→ **How to complete this task**: In the article about prehistoric London, what does the caption say the large-scale replica in the image depicts?

→ **Given passage**:
The Incredible Animals that Once Roamed Prehistoric London Area

Tuesday, June 11, 2019

A large scale replica of a prehistoric woolly mammoth of the kind that would have roamed London thousands of years ago (Image: Getty Images)

The way London looks today, it's quite hard to imagine dinosaurs and massive prehistoric beasts lumbering, stomping and roaring through the City.

I guess if you've seen the Juarssic Park films, you might have a better idea of what it could be like, with a huge T. rex going on the loose in New York, bulging right out of the cinema screen.

Either way, it all seems pretty far fetched.

But let's close our eyes for a minute and imagine a London cleared of buildings and roads. Let's go way back to a prehistoric landscape of low undulating hills, bordering a wide river, edged with reeds and muddy swamps.

It was in this pre-London environment that London's prehistoric animals once truly roamed, slithered and stomped.

Under the sea...

Then let's go back even further than that. Back to a time when the site of the future capital was actually under water.

→ **Material provided**:
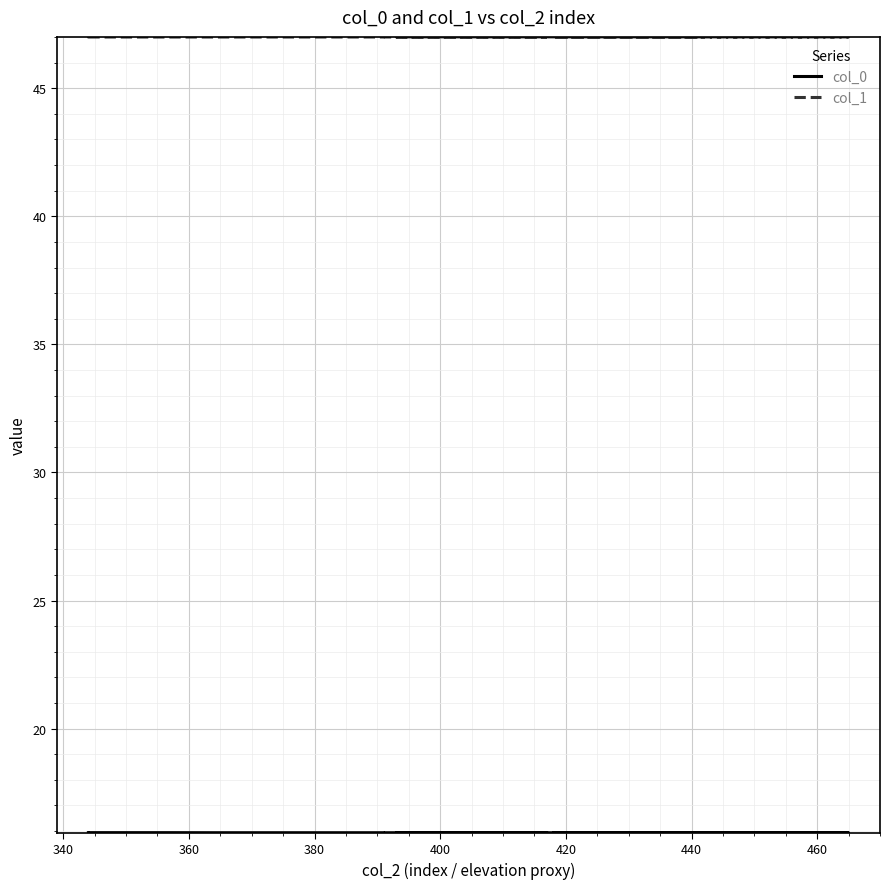

At 420, list the series in order from smallest to largest.

col_0, col_1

→ **Exercise solution**: A prehistoric woolly mammoth of the kind that would have roamed London thousands of years ago.